O dispositivo, chamado Ghost Murmur, foi desenvolvido pela divisão Skunk Works, da Lockheed Martin. Segundo a reportagem, o local onde o militar foi encontrado foi considerado ideal para o primeiro uso da tecnologia.
O equipamento já teria sido testado com sucesso em helicópteros Black Hawk e pode, no futuro, ser aplicado em caças F-35, acrescentou o jornal.
Na última semana, a imprensa norte-americana informou que o país iniciou uma operação de busca e resgate em grande escala após a queda de um caça-bombardeiro supersônico F-15E Strike Eagle no Irã. Um dos tripulantes foi localizado rapidamente.
O presidente dos Estados Unidos, Donald Trump, afirmou posteriormente que o segundo militar também havia sido resgatado em segurança. Segundo ele, dezenas de aeronaves participaram da operação.
Caças abatidos pelo Irã
O Irã abateu na última sexta-feira (3) pelo menos três caças norte-americanos, em meio à continuidade do conflito na região. De acordo com relatos, horas antes do incidente, diversos caças sobrevoaram cidades iranianas, incluindo Teerã, quando foram alvo de intenso fogo da defesa aérea.
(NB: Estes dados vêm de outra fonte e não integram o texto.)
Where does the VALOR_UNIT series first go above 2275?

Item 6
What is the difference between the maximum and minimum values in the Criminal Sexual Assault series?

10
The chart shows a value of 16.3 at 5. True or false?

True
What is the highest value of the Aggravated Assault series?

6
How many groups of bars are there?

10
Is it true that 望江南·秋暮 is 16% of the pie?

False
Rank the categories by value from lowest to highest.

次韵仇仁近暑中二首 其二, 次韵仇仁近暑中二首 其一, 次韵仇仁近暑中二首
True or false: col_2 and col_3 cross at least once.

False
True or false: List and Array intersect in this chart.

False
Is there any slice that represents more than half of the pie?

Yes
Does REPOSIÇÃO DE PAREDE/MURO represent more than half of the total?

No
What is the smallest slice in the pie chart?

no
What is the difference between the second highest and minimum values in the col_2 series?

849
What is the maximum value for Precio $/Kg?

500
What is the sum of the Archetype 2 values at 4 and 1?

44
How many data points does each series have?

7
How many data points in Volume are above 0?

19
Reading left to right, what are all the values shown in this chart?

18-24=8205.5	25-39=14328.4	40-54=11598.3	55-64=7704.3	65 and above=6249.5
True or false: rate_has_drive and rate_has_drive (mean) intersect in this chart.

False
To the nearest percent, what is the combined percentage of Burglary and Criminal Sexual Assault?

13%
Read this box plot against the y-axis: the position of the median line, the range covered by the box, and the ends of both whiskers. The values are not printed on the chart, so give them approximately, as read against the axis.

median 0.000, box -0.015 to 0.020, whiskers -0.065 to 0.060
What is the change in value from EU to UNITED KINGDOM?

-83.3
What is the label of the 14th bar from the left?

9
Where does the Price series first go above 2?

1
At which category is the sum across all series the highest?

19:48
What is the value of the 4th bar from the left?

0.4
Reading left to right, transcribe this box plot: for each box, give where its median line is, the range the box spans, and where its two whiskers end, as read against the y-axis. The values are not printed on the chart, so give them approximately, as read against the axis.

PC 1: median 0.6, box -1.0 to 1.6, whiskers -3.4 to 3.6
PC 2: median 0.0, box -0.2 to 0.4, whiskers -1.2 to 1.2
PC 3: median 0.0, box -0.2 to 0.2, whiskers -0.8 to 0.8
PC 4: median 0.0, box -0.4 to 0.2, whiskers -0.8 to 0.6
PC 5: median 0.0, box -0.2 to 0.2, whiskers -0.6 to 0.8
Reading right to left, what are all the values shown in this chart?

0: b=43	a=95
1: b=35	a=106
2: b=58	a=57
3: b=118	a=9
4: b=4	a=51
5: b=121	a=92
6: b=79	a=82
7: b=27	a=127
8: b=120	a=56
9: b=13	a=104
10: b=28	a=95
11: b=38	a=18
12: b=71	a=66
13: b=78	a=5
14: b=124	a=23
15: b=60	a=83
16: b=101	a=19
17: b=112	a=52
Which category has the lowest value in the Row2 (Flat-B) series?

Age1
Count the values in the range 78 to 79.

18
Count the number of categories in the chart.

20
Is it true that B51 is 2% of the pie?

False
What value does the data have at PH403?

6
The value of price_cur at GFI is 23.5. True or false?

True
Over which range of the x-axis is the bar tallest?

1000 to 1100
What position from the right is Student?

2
O ex-analista da CIA Larry Johnson chegou a afirmar à Sputnik que a perda de equipamentos militares caros dos Estados Unidos em operações contra o Irã se deve à superestimação feita por Washington das suas capacidades antes do início da campanha.
"Não é que não estivéssemos prontos, era apenas uma avaliação muito otimista das capacidades [do Exército dos EUA]."
O interlocutor da agência ressaltou que, antes da operação, havia uma percepção de alta eficácia da defesa antimíssil dos Estados Unidos contra o Irã. Na prática, isso acabou por se mostrar falso, acrescentou.
"[As bases norte-americanas na região] já estão abertas a ataques iranianos. Mesmo quando os sistemas de defesa antiaérea estão funcionando, segundo foi informado, sua eficiência é de 20%, e 80% dos mísseis voam sem problemas", concluiu.